伊藤ハムは2008年12月26日、同社東京工場(千葉県柏市)が基準を超えるシアン化合物を含む地下水を使用していた問題で、朝日新聞、日経新聞に「お詫び」広告を掲載し、「多大なるご迷惑とご心配をおかけしました」と謝罪した。
同社が設置した第三者調査委員会(委員長・藤巻正生東京大名誉教授)が08年12月25日に明らかにした調査報告書によれば、東京工場の3つの井戸で08年6~9月に塩素酸が基準を超えていたため、水質検査担当者が塩素酸の発生を抑えようと故意に消毒薬を減らしたため、シアン化合物が発生した可能性があるという。
2008年度から塩素酸の基準値は1リットル中0.6mg以下と定められ、伊藤ハムでは08年2月から処理水の塩素酸の測定を開始。6月~9月の計6回の調査で基準値を超える塩素酸が検出されたことが判明した。このため、水質検査担当者は、08年9月以降に、次亜塩素酸ナトリウム注入量を、塩素酸の上昇を抑えるために、従来の半分低度まで減少させた。この結果、塩素酸は基準値内にほぼ収まったが、シアン化合物を生じやすい塩素酸濃度になったという。
また、同委員会は、新聞報道にあった「毒ガスによる汚染の可能性」「集中豪雨での汚染水流入による汚染の可能性」は否定している。
伊藤ハムは2008年12月22日、経営者の責任を明確にするなどの理由で、河西力社長を30%の減俸とし、基準値を超えたことが分かりながら報告が遅れたなどの理由で、東京工場長などを降格の処分などにしている。
同社は2008年12月25日現在、検査で異常のあった水源の地下水を使用した商品168万個を回収している。

_課題内容_
伊藤ハムの地下水問題の記事のうち、「また、同委員会は、新聞報道に」から「を降格の処分などにしている。」までを、一字も変えずに打ち直してください。 これらの行は本課題とは関係ありません。

_提供データ_
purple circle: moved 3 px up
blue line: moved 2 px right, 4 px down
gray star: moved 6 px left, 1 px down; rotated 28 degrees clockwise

_解答欄_
また、同委員会は、新聞報道にあった「毒ガスによる汚染の可能性」「集中豪雨での汚染水流入による汚染の可能性」は否定している。
伊藤ハムは2008年12月22日、経営者の責任を明確にするなどの理由で、河西力社長を30%の減俸とし、基準値を超えたことが分かりながら報告が遅れたなどの理由で、東京工場長などを降格の処分などにしている。